** Arbeitsauftrag **
Übertrage diesen Satz aus dem Beitrag über Transitbriefe zum Postvertrag Preußen-Frankreich ins Englische: „In dem PV waren zu allen Staaten, in denen Preußen als Transitland fungierte, detaillierte Bestimmungen festgelegt worden.“

** Vorgegebener Text **
+===+
Transitbriefe zum Postvertrag Preußen-Frankreich von 1848

    • Offizieller Beitrag

    Liebe Freunde,


    der zum 1.1.1848 gültige PV Preußen-Frankreich ist hinsichtlich der hiervon betroffenen Transitbriefe interessant und nicht einfach zu belegen.
    In dem PV waren zu allen Staaten, in denen Preußen als Transitland fungierte, detaillierte Bestimmungen festgelegt worden.
    Aufzuführen sind hier: Sachsen, Hannover, Braunschweig, Mecklenburg-Schwerin, Mecklenburg-Strelitz, Oldenburg, Hamburg, Bremen und Lübeck sowie Schweden, Norwegen, Polen und Russland.
    Bald darauf wurde der DÖPV gegründet und die genannten deutschen Staaten traten sukzessive bei, so dass für diese Postvereinsländer neue Tarife festgelegt wurden. Auch mit den genannten nicht-deutschen Staaten wurden als Folge der DÖPV-Gründung bald neue Verträge ausgehandelt, so dass auch hier neue Tarife festgelegt wurden.
    Daher kann man feststellen, dass die im Original-PV von 1848 gültigen Transitbestimmungen und -tarife nach ca. 2 bis 4 Jahren keine Gültigkeit mehr hatten.
    Eine recht kurze Zeitspanne ...
    Dazu kommt noch, dass bei einzelnen Destinationen asymetrische Tarife festgelegt worden waren ...
+===+
** Bereitgestellte Daten **

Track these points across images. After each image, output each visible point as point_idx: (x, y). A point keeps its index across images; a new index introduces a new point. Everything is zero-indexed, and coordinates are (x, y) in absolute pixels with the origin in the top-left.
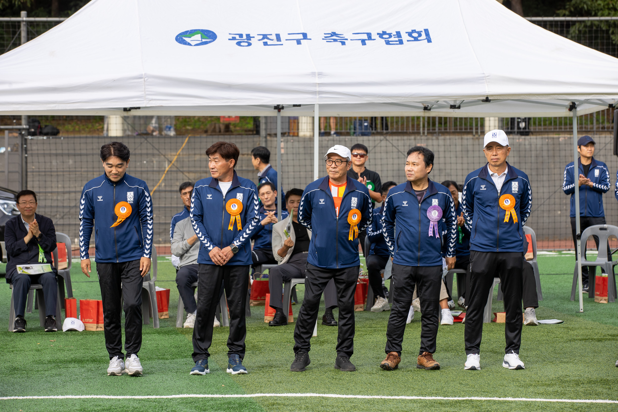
+===+
** Ergebnis der Übung **
In the PV, detailed provisions had been laid down for all states in which Prussia served as a transit country.